═══ Data to examine ═══

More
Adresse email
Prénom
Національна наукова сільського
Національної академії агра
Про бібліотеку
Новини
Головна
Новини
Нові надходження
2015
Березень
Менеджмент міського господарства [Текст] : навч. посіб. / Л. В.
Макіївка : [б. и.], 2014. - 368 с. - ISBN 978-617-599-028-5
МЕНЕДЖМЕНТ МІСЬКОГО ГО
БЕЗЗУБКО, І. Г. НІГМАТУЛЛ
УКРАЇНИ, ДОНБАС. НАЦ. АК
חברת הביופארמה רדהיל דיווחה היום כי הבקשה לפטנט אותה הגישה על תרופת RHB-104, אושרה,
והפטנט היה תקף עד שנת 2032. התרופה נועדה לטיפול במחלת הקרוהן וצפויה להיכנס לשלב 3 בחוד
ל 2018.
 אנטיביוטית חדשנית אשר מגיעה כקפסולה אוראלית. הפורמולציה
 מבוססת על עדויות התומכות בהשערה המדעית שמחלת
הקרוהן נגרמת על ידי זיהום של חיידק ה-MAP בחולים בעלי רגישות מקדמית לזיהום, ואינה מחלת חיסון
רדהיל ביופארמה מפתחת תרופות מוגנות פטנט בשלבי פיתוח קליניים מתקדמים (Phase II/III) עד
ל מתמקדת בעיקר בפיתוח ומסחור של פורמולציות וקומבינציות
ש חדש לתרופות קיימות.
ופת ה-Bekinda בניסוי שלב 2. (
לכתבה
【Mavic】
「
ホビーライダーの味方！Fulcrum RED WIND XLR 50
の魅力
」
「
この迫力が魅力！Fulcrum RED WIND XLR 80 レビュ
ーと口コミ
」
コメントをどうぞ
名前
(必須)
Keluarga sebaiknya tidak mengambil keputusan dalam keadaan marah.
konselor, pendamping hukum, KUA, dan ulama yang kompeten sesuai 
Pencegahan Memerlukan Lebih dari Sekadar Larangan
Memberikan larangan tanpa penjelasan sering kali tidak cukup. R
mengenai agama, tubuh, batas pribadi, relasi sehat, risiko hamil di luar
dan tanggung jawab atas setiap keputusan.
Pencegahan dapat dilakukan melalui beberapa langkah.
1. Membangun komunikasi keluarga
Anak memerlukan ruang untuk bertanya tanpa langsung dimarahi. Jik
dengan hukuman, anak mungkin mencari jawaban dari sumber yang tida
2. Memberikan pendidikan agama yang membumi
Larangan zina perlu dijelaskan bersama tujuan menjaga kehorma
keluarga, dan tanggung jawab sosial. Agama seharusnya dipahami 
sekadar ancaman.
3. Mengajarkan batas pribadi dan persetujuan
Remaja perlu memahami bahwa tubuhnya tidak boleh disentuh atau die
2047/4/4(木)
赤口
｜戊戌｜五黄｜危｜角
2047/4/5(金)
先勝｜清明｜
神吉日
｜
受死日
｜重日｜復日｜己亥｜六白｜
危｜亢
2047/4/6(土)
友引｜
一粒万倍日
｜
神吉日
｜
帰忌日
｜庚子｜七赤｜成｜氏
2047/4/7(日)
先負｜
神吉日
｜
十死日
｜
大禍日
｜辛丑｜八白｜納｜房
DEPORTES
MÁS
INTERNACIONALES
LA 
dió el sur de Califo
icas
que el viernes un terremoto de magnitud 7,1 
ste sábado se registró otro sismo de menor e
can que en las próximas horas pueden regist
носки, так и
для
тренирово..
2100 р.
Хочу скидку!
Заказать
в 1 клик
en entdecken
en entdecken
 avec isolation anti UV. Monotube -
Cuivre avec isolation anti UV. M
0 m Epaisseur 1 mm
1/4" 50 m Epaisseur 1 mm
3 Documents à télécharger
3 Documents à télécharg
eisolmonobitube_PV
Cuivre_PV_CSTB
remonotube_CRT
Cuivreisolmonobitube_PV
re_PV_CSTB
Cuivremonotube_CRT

═══

Number of lines containing "Pencegahan" in the data: state it and nothing more.

» **Exercise response**: 2